STAGNARO: The American Founding Fathers warned that a professional standing army could be a threat to liberty, because it induces a strong temptation to imperialism. In your vision, is there any correlation between the peculiar military organization of the Switzerland, and its neutrality?

HALBROOK: America's Founding Fathers recognized that standing armies were dangerous to liberty because such armies oppressed the population domestically and engaged in wars of imperialist aggression. That is why the United States originally followed the Swiss model of republicanism, a militia army, and neutrality. America's founders wished to avoid "entangling alliances" in Europe, and the US entered World Wars I and II reluctantly.

A militia army includes virtually all able-bodied males under arms in a country, and thus challenges any invader with unending guerilla warfare. A standing army consists of professional soldiers forming a small proportion of a country's population. Numerous standing armies in Europe collapsed before the onslaught of Hitler's blitzkrieg – the governmental elites surrendered and ordered the soldiers to lay down their arms. An attack on Switzerland would have encountered no elite to surrender, and instead armed resistance at every turn.
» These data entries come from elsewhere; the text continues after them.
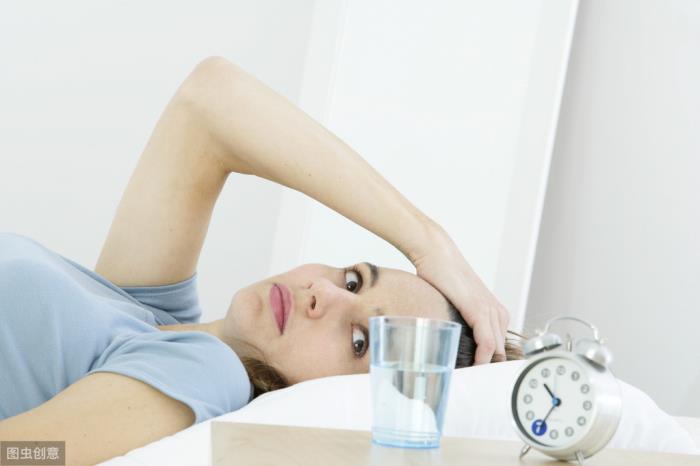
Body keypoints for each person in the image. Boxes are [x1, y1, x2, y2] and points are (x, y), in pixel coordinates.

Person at [0, 56, 520, 465]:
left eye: (359, 341)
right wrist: (429, 243)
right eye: (353, 281)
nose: (324, 295)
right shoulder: (153, 313)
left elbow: (25, 454)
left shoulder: (207, 373)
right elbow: (210, 100)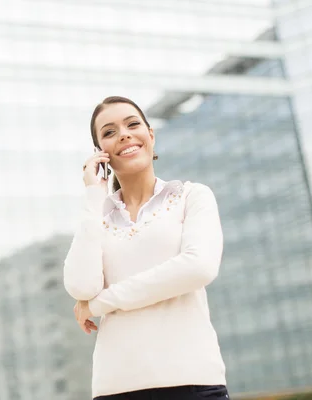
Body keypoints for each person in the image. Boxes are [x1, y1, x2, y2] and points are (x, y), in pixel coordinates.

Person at [63, 96, 230, 400]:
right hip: (116, 387)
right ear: (101, 153)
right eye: (109, 132)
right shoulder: (97, 215)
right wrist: (93, 195)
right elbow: (81, 287)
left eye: (132, 124)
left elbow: (197, 267)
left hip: (192, 382)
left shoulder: (191, 196)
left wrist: (100, 304)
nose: (124, 134)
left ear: (150, 135)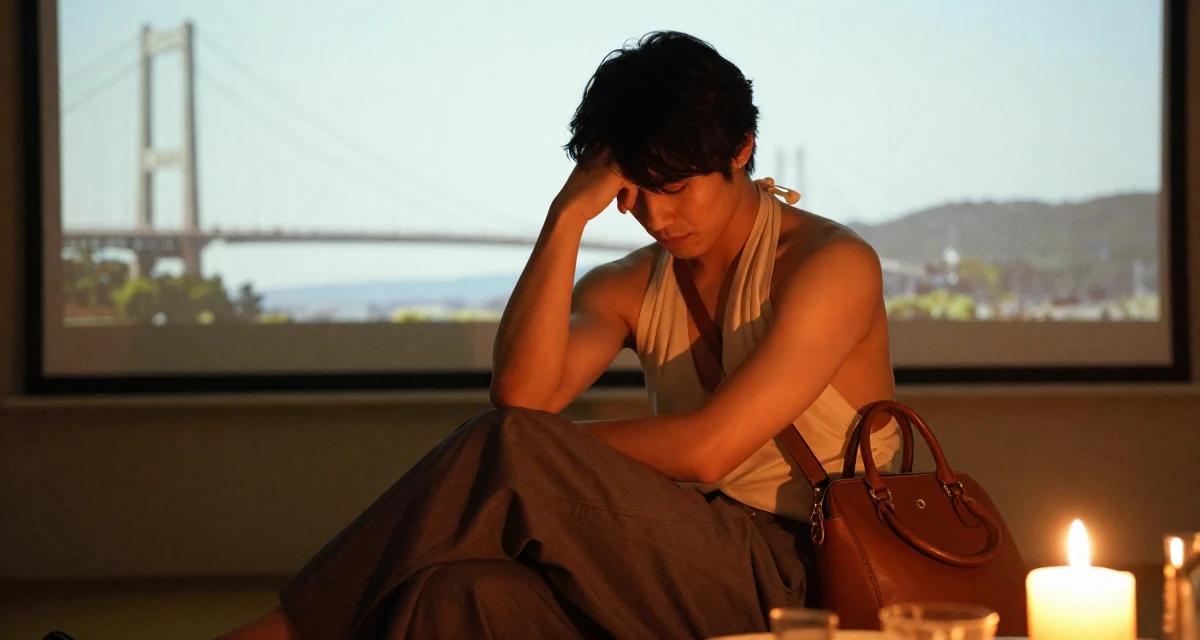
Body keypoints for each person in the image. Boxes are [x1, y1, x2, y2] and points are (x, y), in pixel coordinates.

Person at [220, 30, 899, 640]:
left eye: (676, 187)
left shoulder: (829, 265)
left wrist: (535, 454)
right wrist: (566, 217)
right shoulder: (628, 285)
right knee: (453, 597)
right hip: (685, 555)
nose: (655, 215)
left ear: (741, 150)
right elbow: (523, 393)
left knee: (511, 446)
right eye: (631, 192)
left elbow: (708, 451)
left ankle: (290, 633)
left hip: (810, 573)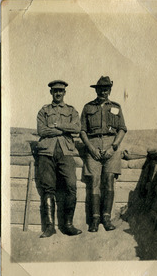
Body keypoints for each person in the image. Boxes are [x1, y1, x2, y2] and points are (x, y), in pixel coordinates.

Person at [80, 76, 127, 232]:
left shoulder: (116, 107)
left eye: (106, 89)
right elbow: (82, 131)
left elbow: (122, 129)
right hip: (93, 146)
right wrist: (91, 149)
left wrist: (113, 147)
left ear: (110, 90)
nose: (103, 91)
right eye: (100, 89)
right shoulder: (88, 107)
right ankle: (94, 220)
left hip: (111, 147)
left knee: (108, 180)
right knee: (94, 181)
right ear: (96, 90)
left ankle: (106, 218)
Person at [37, 80, 82, 238]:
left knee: (71, 185)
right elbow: (41, 130)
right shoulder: (44, 110)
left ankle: (68, 225)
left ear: (64, 93)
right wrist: (60, 131)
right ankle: (50, 227)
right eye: (55, 91)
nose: (57, 93)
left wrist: (59, 126)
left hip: (66, 152)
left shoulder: (71, 110)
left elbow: (77, 128)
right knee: (48, 188)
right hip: (46, 152)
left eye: (60, 91)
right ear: (51, 92)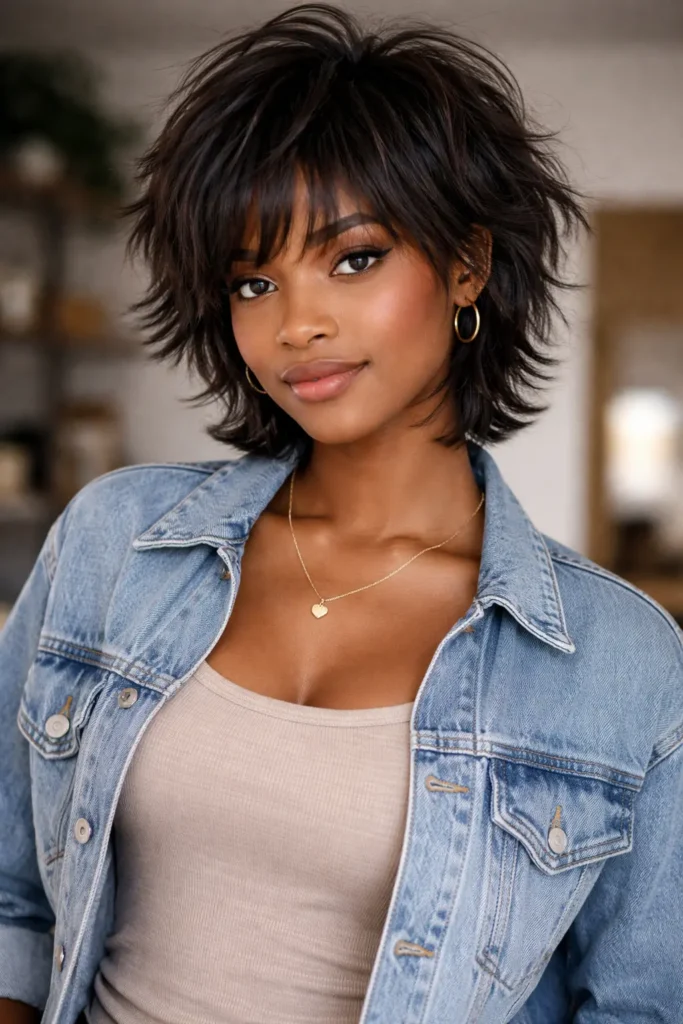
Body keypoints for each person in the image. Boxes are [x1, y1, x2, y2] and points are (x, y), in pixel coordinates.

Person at [1, 5, 681, 1023]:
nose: (295, 324)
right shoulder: (113, 544)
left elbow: (639, 1004)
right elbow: (12, 899)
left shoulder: (620, 663)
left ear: (465, 265)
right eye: (252, 279)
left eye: (352, 257)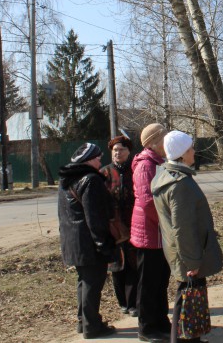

The organization of the Swiss military as a militia meant that, while it could protect its country, it could not have invaded another country. This was the experience since medieval times. Armed Swiss commoners defeated the mightiest armies of invading knights at numerous battles – they left Charles the Bold in a ditch with his head crushed by a halberd at Nancy in 1477 – but were themselves defeated when they ventured into foreign lands, such as at Marignano in 1515.

The above is the key to Swiss neutrality. Militia armies are good at defending their own countries, but are no good at attacking other countries, and thus avoid foreign wars. Both militia defense and neutrality thus promote the ideals of peace.

One last thought. The Second Amendment to the US Constitution declares: "A well regulated militia, being necessary to the security of a free state, the right of the people to keep and bear arms, shall not be infringed." Besides being influenced by the Swiss example, America's Founders were also inspired by Cesare Beccaria's Dei Delitti e delle Pene (1764), which characterized as "false idee di utilità" the laws that prohibit peaceable citizens from carrying arms, which encourage attacks by armed criminals against unarmed victims.

As the world community enters an uncertain 21st century, the lessons of history will either be learned or its mistakes will be repeated.